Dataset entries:
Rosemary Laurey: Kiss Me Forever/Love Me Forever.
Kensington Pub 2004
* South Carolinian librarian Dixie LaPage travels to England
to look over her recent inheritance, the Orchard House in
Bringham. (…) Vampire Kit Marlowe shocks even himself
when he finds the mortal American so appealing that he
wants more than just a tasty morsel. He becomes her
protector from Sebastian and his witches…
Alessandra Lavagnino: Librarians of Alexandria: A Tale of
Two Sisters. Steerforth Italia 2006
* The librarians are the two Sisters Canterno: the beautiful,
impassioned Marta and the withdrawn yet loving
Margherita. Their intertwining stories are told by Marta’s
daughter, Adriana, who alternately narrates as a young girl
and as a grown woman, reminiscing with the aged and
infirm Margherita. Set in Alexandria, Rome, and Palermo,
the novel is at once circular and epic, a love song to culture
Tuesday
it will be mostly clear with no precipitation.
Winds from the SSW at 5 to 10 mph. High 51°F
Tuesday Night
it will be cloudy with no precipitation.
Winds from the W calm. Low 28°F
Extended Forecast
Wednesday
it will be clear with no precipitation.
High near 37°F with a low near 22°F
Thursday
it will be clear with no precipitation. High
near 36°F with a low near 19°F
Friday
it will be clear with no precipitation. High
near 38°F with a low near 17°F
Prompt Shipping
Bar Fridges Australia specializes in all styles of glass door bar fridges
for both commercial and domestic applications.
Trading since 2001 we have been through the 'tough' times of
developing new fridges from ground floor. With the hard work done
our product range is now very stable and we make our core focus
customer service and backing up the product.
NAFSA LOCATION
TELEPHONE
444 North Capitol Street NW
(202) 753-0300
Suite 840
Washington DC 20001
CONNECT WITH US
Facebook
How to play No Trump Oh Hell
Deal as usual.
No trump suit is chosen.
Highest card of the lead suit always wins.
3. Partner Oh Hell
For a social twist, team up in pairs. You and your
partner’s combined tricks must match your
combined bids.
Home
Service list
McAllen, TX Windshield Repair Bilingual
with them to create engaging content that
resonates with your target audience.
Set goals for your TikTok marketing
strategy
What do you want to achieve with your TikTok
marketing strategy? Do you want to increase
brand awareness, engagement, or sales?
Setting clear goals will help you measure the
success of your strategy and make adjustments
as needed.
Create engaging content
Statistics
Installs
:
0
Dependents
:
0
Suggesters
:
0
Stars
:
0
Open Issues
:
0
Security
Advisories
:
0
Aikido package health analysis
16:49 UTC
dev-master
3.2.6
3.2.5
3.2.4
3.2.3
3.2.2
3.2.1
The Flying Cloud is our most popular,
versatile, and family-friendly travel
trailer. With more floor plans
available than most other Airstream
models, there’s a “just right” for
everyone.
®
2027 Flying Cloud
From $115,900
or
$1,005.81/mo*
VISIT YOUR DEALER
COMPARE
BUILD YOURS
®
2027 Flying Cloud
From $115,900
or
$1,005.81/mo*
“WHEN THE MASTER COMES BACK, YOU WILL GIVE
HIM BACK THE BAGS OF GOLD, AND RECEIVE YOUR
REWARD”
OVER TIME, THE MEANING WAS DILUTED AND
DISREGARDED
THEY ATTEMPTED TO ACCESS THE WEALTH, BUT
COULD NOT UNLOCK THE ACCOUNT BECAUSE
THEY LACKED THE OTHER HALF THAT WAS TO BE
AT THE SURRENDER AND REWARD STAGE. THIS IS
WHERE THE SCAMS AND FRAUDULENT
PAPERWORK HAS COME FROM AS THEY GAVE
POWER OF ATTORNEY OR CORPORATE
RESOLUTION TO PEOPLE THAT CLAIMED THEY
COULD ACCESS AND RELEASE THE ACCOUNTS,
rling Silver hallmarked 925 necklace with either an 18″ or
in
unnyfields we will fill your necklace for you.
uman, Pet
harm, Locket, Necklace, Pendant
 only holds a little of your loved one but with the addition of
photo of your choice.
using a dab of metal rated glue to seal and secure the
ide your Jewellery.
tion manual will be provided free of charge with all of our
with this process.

Exercise: Reproduce the entries above, swapping "precipitation" for "rainfall" wherever it occurs and leaving everything else unchanged.

Task answer:
Rosemary Laurey: Kiss Me Forever/Love Me Forever.
Kensington Pub 2004
* South Carolinian librarian Dixie LaPage travels to England
to look over her recent inheritance, the Orchard House in
Bringham. (…) Vampire Kit Marlowe shocks even himself
when he finds the mortal American so appealing that he
wants more than just a tasty morsel. He becomes her
protector from Sebastian and his witches…
Alessandra Lavagnino: Librarians of Alexandria: A Tale of
Two Sisters. Steerforth Italia 2006
* The librarians are the two Sisters Canterno: the beautiful,
impassioned Marta and the withdrawn yet loving
Margherita. Their intertwining stories are told by Marta’s
daughter, Adriana, who alternately narrates as a young girl
and as a grown woman, reminiscing with the aged and
infirm Margherita. Set in Alexandria, Rome, and Palermo,
the novel is at once circular and epic, a love song to culture
Tuesday
it will be mostly clear with no rainfall.
Winds from the SSW at 5 to 10 mph. High 51°F
Tuesday Night
it will be cloudy with no rainfall.
Winds from the W calm. Low 28°F
Extended Forecast
Wednesday
it will be clear with no rainfall.
High near 37°F with a low near 22°F
Thursday
it will be clear with no rainfall. High
near 36°F with a low near 19°F
Friday
it will be clear with no rainfall. High
near 38°F with a low near 17°F
Prompt Shipping
Bar Fridges Australia specializes in all styles of glass door bar fridges
for both commercial and domestic applications.
Trading since 2001 we have been through the 'tough' times of
developing new fridges from ground floor. With the hard work done
our product range is now very stable and we make our core focus
customer service and backing up the product.
NAFSA LOCATION
TELEPHONE
444 North Capitol Street NW
(202) 753-0300
Suite 840
Washington DC 20001
CONNECT WITH US
Facebook
How to play No Trump Oh Hell
Deal as usual.
No trump suit is chosen.
Highest card of the lead suit always wins.
3. Partner Oh Hell
For a social twist, team up in pairs. You and your
partner’s combined tricks must match your
combined bids.
Home
Service list
McAllen, TX Windshield Repair Bilingual
with them to create engaging content that
resonates with your target audience.
Set goals for your TikTok marketing
strategy
What do you want to achieve with your TikTok
marketing strategy? Do you want to increase
brand awareness, engagement, or sales?
Setting clear goals will help you measure the
success of your strategy and make adjustments
as needed.
Create engaging content
Statistics
Installs
:
0
Dependents
:
0
Suggesters
:
0
Stars
:
0
Open Issues
:
0
Security
Advisories
:
0
Aikido package health analysis
16:49 UTC
dev-master
3.2.6
3.2.5
3.2.4
3.2.3
3.2.2
3.2.1
The Flying Cloud is our most popular,
versatile, and family-friendly travel
trailer. With more floor plans
available than most other Airstream
models, there’s a “just right” for
everyone.
®
2027 Flying Cloud
From $115,900
or
$1,005.81/mo*
VISIT YOUR DEALER
COMPARE
BUILD YOURS
®
2027 Flying Cloud
From $115,900
or
$1,005.81/mo*
“WHEN THE MASTER COMES BACK, YOU WILL GIVE
HIM BACK THE BAGS OF GOLD, AND RECEIVE YOUR
REWARD”
OVER TIME, THE MEANING WAS DILUTED AND
DISREGARDED
THEY ATTEMPTED TO ACCESS THE WEALTH, BUT
COULD NOT UNLOCK THE ACCOUNT BECAUSE
THEY LACKED THE OTHER HALF THAT WAS TO BE
AT THE SURRENDER AND REWARD STAGE. THIS IS
WHERE THE SCAMS AND FRAUDULENT
PAPERWORK HAS COME FROM AS THEY GAVE
POWER OF ATTORNEY OR CORPORATE
RESOLUTION TO PEOPLE THAT CLAIMED THEY
COULD ACCESS AND RELEASE THE ACCOUNTS,
rling Silver hallmarked 925 necklace with either an 18″ or
in
unnyfields we will fill your necklace for you.
uman, Pet
harm, Locket, Necklace, Pendant
 only holds a little of your loved one but with the addition of
photo of your choice.
using a dab of metal rated glue to seal and secure the
ide your Jewellery.
tion manual will be provided free of charge with all of our
with this process.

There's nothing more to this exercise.